A word-for-word reproduction of the data below is needed, with no pictures in it.
(Data Opens)
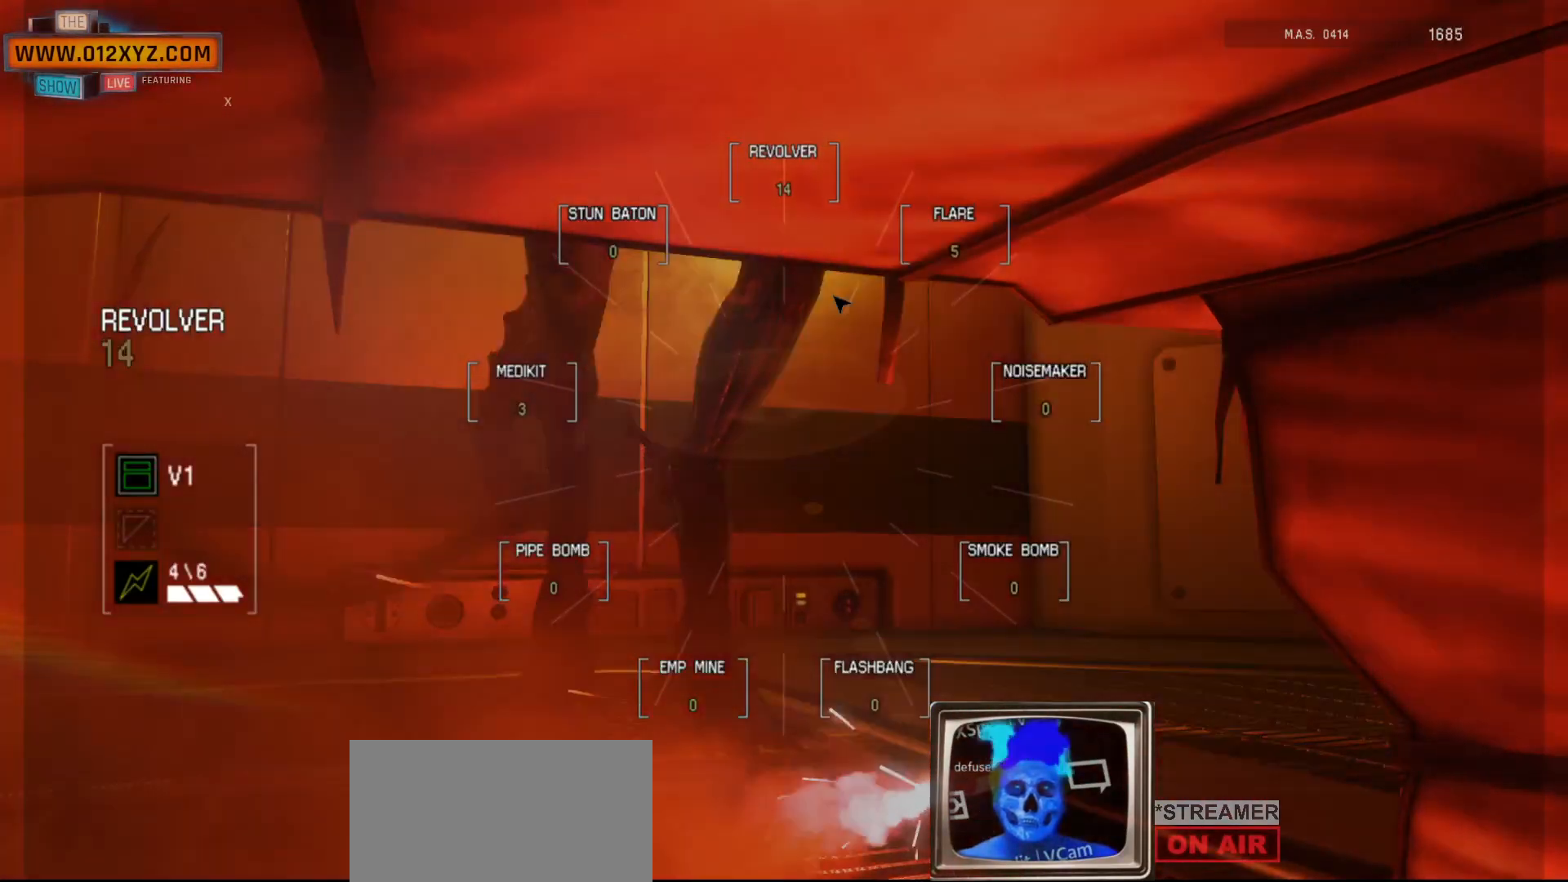
{"keys": ["q"], "mouse": [], "events": []}
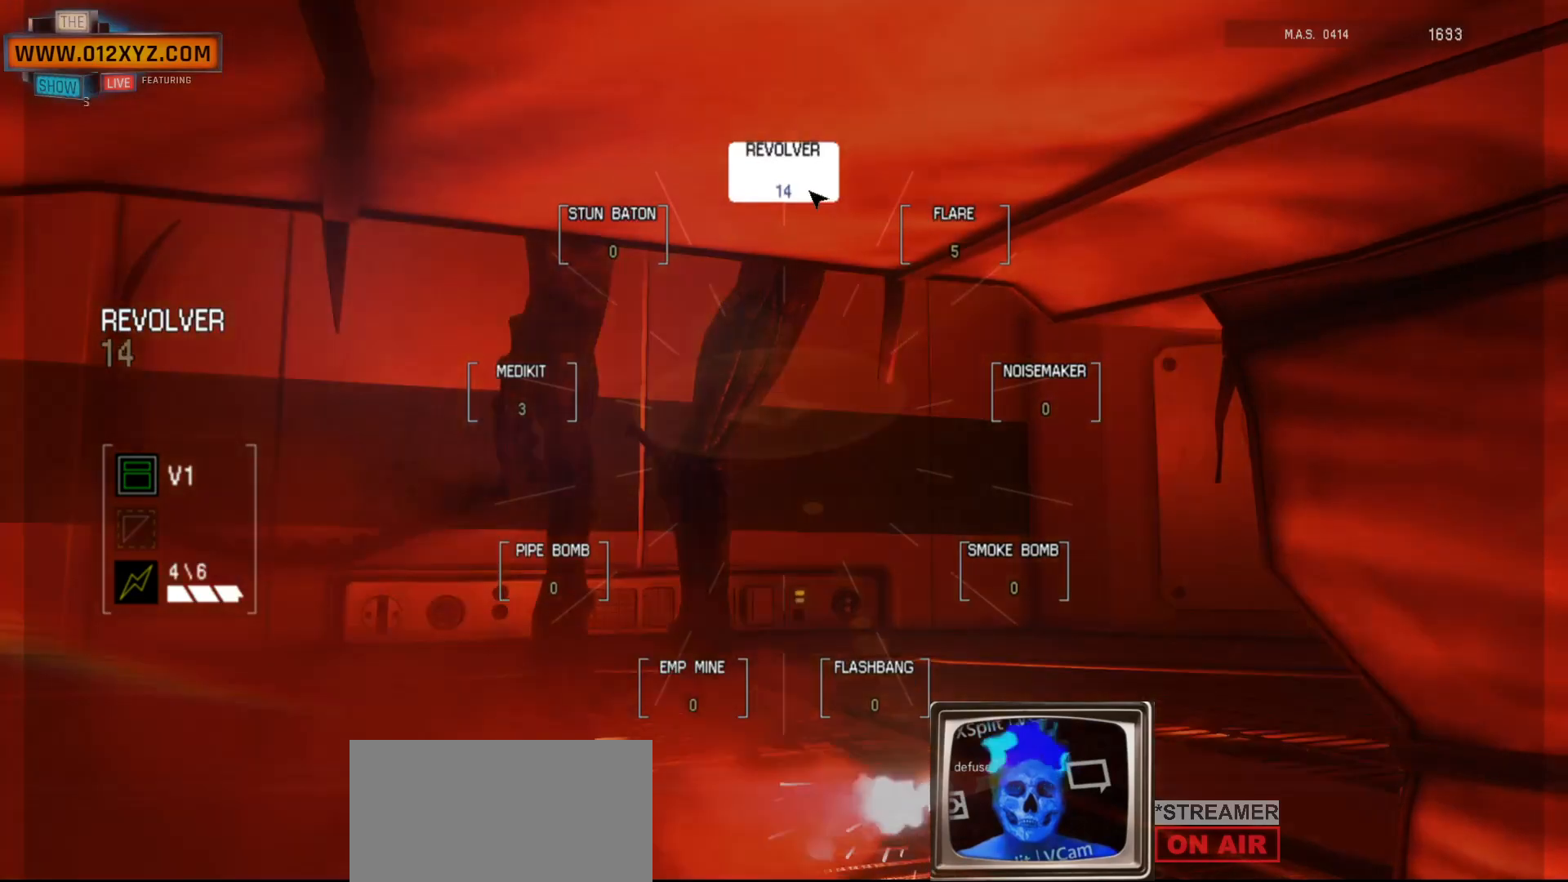
{"keys": ["q"], "mouse": [], "events": []}
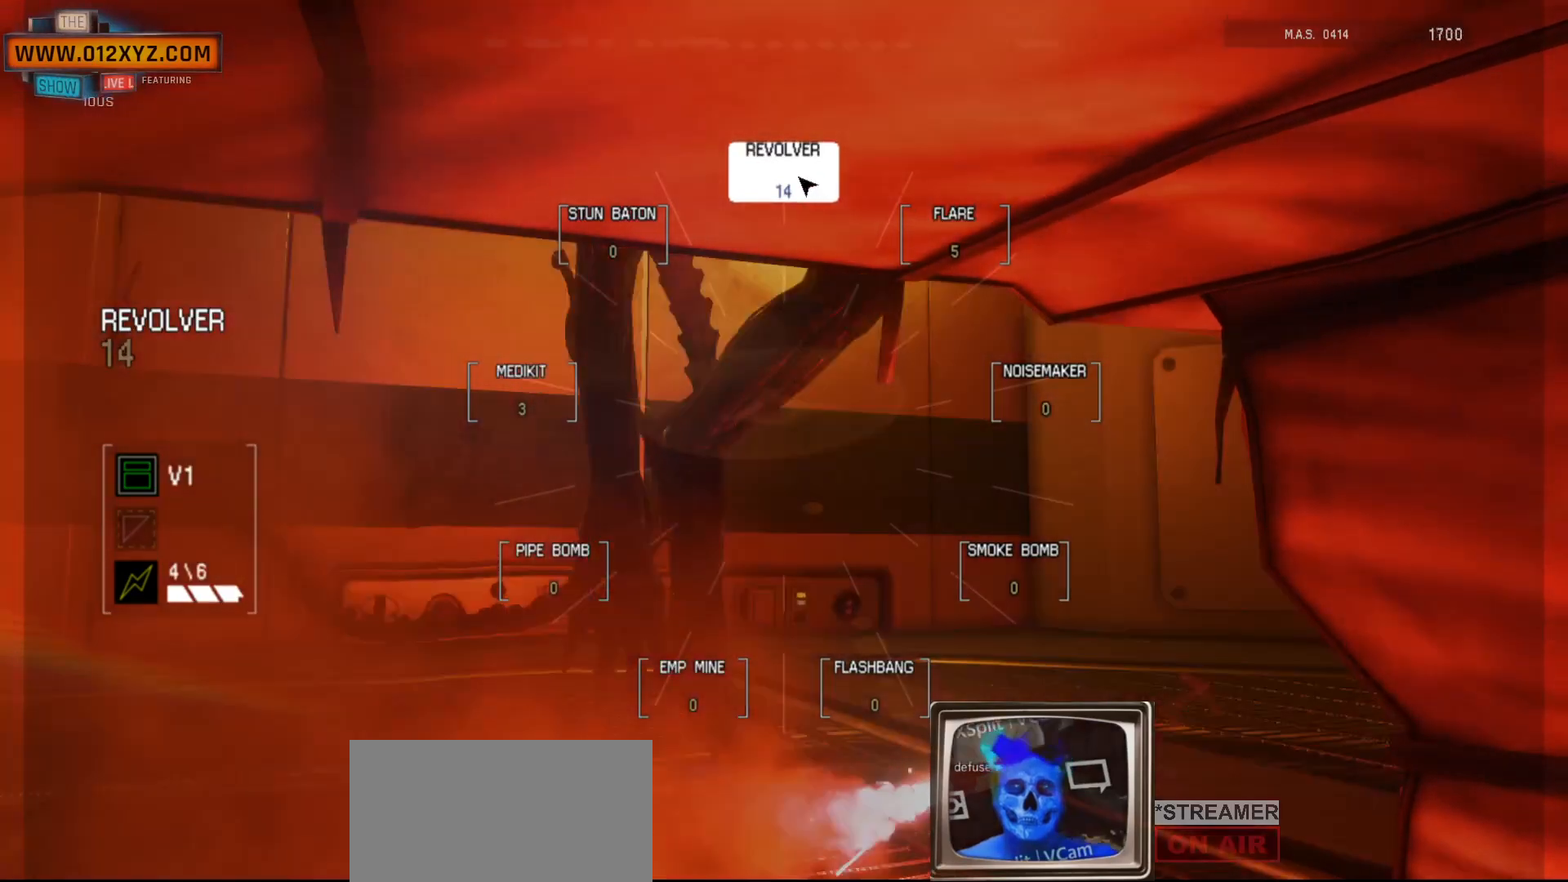
{"keys": [], "mouse": [], "events": [[200, "q", "up"]]}
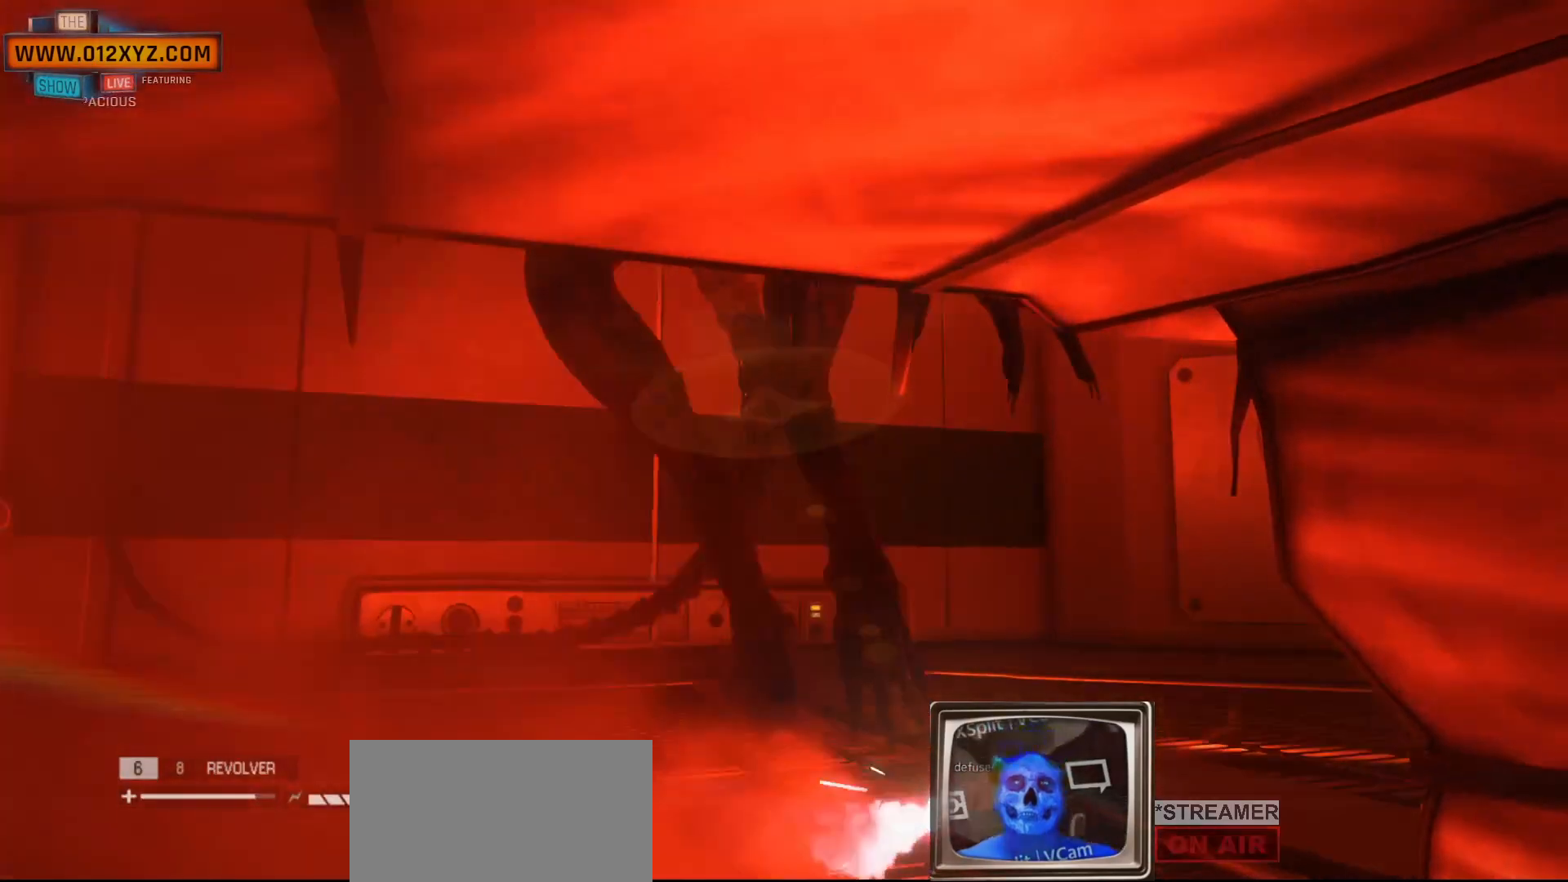
{"keys": [], "mouse": ["right"], "events": [[300, "mouse_right", "down"]]}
(Data Closes)
Exercise result:
{"keys": ["q"], "mouse": [], "events": []}
{"keys": ["q"], "mouse": [], "events": []}
{"keys": [], "mouse": [], "events": [[200, "q", "up"]]}
{"keys": [], "mouse": ["right"], "events": [[300, "mouse_right", "down"]]}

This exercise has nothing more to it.